Let’s be honest, none of us particularly enjoy receiving less than ideal criticism. It can bring your confidence down to an all-time low, ultimately compromising your leadership success. However, good, bad, or indifferent, it is still a form of feedback, which gives you insight into perceptions that may be negatively impacting your ability to lead effectively.
As a leader, you must acknowledge and address both positive and negative criticism, no matter how tough it is to receive. By doing so, you are saying that you are not perfect and that, even at your level, you are willing to work hard to improve in these areas. Additionally, by using criticism constructively, you position yourself as someone who learns from mistakes.

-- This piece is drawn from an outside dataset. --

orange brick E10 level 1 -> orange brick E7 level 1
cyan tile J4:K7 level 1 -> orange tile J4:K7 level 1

For the good of the company, respectable leaders will set aside their pride, ego, and any disagreements in order to refute a negative perception. The best leaders will see value in others’ opinions, instead of viewing it as a threat.
While it is necessary to address the criticism, it should not compromise your decisions as a leader, nor stifle your desire for a laudable objective, no matter the challenges. As an alternative, great leaders may even engage their critics actively in the change process, inspiring them to come up with ideas and substitute resolutions. This doesn’t ineludibly change the executive’s decision, as much as it allows for the critics to add some sort of value to the outcome.

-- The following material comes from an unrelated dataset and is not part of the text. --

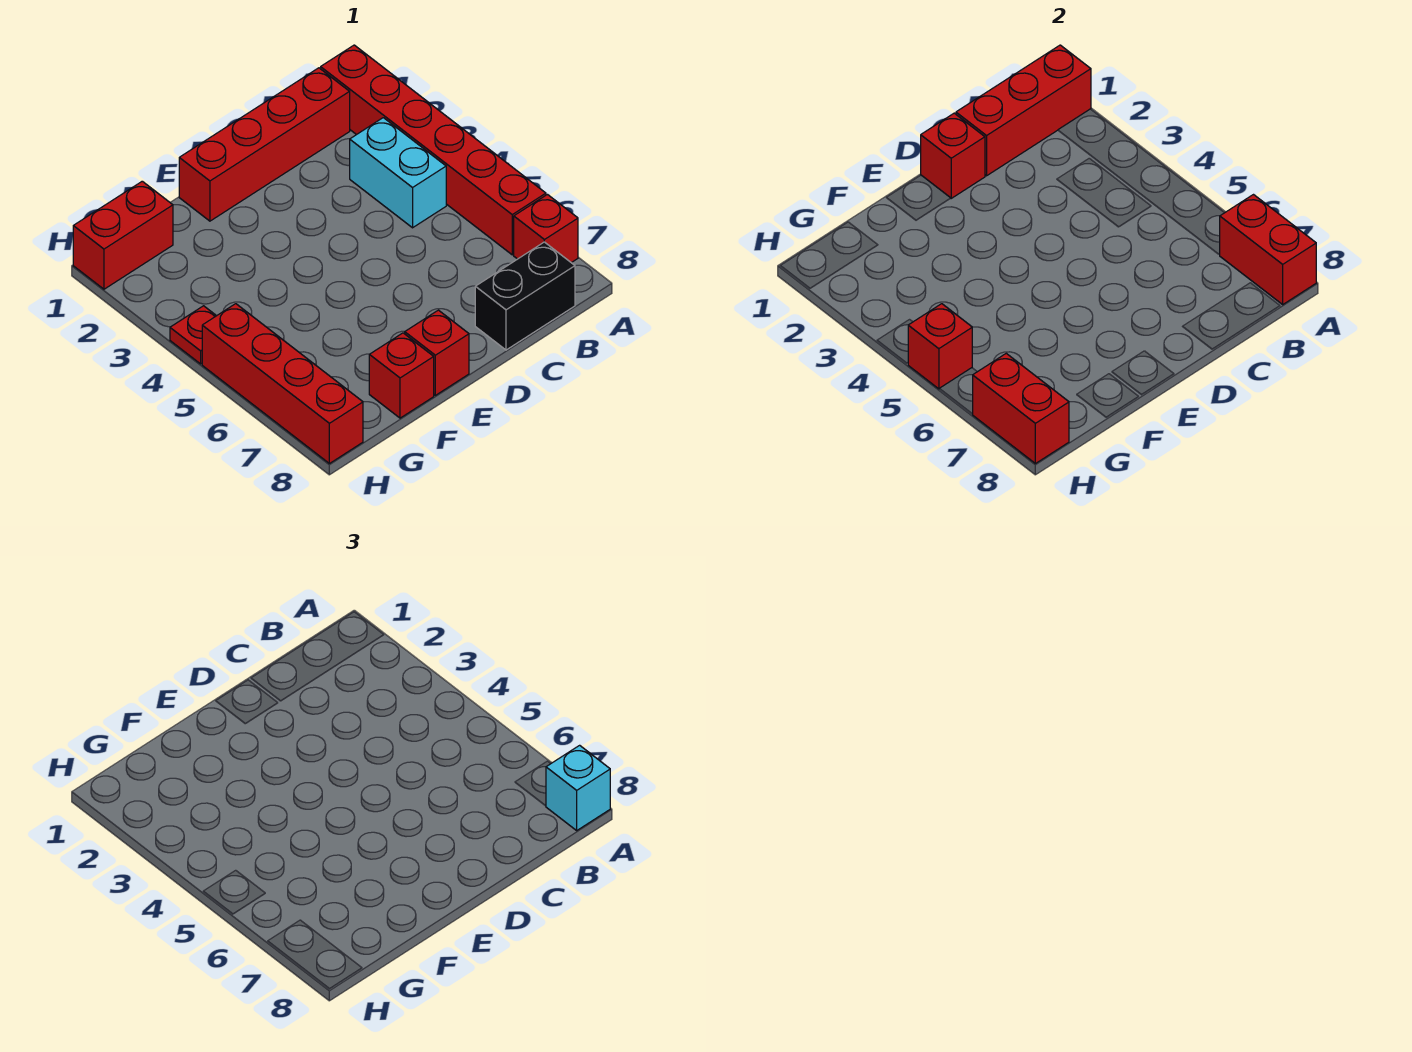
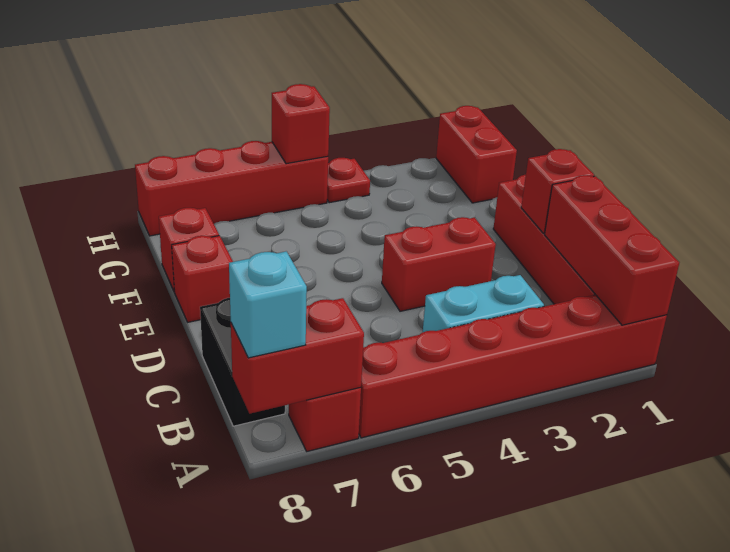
red brick H7:H8 level 2 -> red brick D3:D4 level 1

Furthermore, maintaining a positive perspective will help you receive and use negative feedback productively. When you think of criticism as helpful feedback, it improves performance both on a personal level and for the company as a whole, thus proving to be beneficial.
Lastly, great leaders view setbacks as learning opportunities, so take time to reflect on the criticism before reacting. Instead of getting defensive over what you do not agree with, try to understand the mistake or the critics’ point of view. If the criticism is valid, you must then as an executive be willing to adjust your decisions and actions accordingly. Remember, feedback is a gift.